Le spectacle a fait salle comble presque tous les soirs, grande première pour le Théâtre de Liège. Comment expliquer cet engouement populaire? Un investissement affectif, social et total des spectateurs. Ce spectateur qui reconnaît les films de sa jeunesse, qui rit de voir les stars hollywoodiennes réincarnées en hommes et femmes proches de lui, qui suit le propos qui le touche directement, qui est intrigué par les bruitages (le travail est d'une précision incroyable), qui est embarqué par la musique, qui ne veut pas en perdre une miette. Parce que, comme dans un blockbuster, le spectateur, tenu en haleine du début jusqu'à la fin, veut des courses poursuites, des explosions, d'horribles méchants et des gentils qui sortent victorieux de la bataille.

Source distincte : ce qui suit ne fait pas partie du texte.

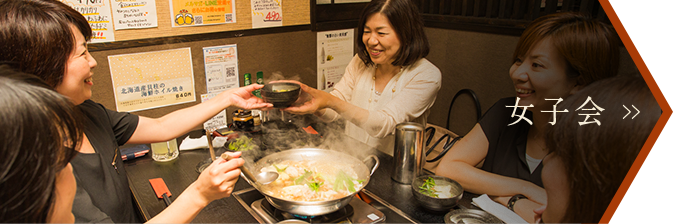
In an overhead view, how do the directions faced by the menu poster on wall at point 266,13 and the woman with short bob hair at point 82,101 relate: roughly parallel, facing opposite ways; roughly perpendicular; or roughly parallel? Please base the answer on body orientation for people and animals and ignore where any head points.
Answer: roughly perpendicular

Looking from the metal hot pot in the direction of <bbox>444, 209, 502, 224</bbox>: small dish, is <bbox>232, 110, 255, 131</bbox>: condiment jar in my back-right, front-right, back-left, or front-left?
back-left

On ne sait pas si Blockbuster va changer le monde dans lequel on vit mais la pièce constitue une belle tentative d'éveiller les consciences endormies. Ce mélange théâtre/cinéma (et pas n'importe quel cinéma, justement celui plein de pognon et de paillettes), brise les codes et permet de toucher un plus large public, les jeunes, ceux qui ne sont pas friands de scène théâtrale parce que jugée trop intello ou juste pas motivés. Un détournement de scènes qui claque, un mashup truculent, des comédiens d'une minutie déroutante, un résultat plus que probant. Cette coproduction entre le Théâtre de Liège et le National à Bruxelles va tourner, alors on y va. Pop corn prohibé.